Mean ocean fields and parameters are estimated from eight selected CMIP6 models spanning 1900–2300 under the SSP585 scenario. Monthly-mean fields from the 8CMM during 1900–2300 are subjected to a 51-year running mean^26,27. Mean ocean states (12-month seasonally varying climatological fields and annual mean) are then separately calculated during three representative periods for 1940–1990 (historical), 2040–2090 (mid-to-late 21st century), and 2240–2290 (mid-to-late 23rd century), which are used in the ICM. For the stratification and thermocline components, we use annual-mean fields to calculate the corresponding parameters for each period in ICM simulations, including p_n, D̅_tc, T̅_tc, and h̅*. For the surface velocity–SST component, we use seasonally varying climatological wind stress fields from the 8CMM to force the ICM’s dynamical ocean model and derive climatological mixed-layer currents (u̅, v̅, w̅); climatological SST fields (T̅) are directly taken from the 8CMM.

These mean annual and climatological fields are incorporated into the ICM in a modular manner, enabling targeted sensitivity experiments performed to isolate the effects of each component (Supplementary Fig. 6 and Table 3).

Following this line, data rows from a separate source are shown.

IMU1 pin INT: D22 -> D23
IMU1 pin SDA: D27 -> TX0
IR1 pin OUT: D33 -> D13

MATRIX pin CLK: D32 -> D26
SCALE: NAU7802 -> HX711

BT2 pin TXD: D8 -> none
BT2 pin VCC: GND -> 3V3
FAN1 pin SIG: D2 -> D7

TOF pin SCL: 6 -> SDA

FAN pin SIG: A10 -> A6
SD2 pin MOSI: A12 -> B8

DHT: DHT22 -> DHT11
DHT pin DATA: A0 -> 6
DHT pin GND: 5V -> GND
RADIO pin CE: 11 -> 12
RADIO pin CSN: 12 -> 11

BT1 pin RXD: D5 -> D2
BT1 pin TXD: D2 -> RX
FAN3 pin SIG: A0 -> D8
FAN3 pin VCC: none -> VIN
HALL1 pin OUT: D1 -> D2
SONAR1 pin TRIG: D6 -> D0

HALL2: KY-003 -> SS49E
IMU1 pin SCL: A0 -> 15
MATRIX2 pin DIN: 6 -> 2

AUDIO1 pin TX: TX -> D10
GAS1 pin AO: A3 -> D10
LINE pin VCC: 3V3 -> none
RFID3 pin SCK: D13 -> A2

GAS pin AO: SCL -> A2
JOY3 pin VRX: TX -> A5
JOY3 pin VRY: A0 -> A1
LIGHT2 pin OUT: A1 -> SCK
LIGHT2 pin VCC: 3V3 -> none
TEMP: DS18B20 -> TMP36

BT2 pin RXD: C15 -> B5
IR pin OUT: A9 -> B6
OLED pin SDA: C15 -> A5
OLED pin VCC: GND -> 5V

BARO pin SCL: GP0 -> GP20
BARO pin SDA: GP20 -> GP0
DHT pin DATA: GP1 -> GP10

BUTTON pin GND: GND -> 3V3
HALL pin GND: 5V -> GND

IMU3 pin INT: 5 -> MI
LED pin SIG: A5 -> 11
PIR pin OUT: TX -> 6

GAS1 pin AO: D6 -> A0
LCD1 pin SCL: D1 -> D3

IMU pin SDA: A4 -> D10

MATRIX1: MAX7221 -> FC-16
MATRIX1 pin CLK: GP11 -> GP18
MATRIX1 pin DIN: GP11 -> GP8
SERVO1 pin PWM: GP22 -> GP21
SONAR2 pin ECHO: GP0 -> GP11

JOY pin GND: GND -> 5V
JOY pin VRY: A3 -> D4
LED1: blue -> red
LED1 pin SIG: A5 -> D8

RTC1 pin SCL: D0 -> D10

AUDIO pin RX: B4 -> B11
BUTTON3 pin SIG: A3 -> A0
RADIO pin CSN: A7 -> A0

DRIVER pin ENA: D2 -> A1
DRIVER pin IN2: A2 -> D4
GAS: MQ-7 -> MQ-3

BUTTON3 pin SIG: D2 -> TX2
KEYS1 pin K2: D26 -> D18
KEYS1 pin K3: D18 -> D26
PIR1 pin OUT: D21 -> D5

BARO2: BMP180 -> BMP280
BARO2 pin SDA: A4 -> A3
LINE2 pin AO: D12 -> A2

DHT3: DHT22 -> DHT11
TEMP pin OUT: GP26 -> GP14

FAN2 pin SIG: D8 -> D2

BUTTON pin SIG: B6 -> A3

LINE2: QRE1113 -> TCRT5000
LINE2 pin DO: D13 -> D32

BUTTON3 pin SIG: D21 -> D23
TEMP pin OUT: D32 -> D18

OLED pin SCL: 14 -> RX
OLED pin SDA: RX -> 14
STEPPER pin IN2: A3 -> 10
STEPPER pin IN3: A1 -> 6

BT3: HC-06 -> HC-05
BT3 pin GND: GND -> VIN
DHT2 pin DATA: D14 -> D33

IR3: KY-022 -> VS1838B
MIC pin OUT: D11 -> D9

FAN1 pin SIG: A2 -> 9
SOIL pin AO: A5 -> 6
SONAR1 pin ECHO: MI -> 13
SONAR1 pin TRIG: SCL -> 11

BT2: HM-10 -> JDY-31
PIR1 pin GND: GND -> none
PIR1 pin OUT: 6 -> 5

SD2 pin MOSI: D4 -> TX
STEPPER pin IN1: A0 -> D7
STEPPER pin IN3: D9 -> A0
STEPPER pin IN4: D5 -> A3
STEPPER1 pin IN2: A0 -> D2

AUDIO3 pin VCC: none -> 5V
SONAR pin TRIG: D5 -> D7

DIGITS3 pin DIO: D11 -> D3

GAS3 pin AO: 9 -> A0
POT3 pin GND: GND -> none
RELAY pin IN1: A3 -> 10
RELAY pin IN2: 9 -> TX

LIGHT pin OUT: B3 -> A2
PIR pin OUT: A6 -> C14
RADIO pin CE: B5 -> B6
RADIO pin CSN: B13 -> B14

The ICM has been freely run for 50 years in each case to capture ENSO responses to different mean ocean conditions. This ICM-based framework provides a physically grounded, computationally efficient alternative to full coupled GCM simulations for diagnosing the drivers of ENSO modulations. Through controlled experiments, we quantify the contributions of each mean ocean component to ENSO changes and assess the interplay between stratification and key feedback processes such as zonal advection and thermocline feedbacks. Importantly, these experiments reproduce key features of ENSO amplitude changes seen in CMIP6 simulations, namely weak amplitude in the mid-20th century, enhanced amplitude during the mid-to-late 21st century, and a later decline in the mid-to-late 23rd century, respectively.

Analyses of the Bjerknes stability index (BJ-index)

The Bjerknes stability index (BJ-index) provides a concise framework for assessing ENSO-related feedback processes controlling ENSO amplitude increase or decrease. Developed by Jin et al. (2006) within the recharge–discharge oscillator paradigm and the Zebiak–Cane (ZC) model⁵⁷, the BJ-index decomposes ENSO growth into distinct positive and negative feedback processes (Supplementary Text 6).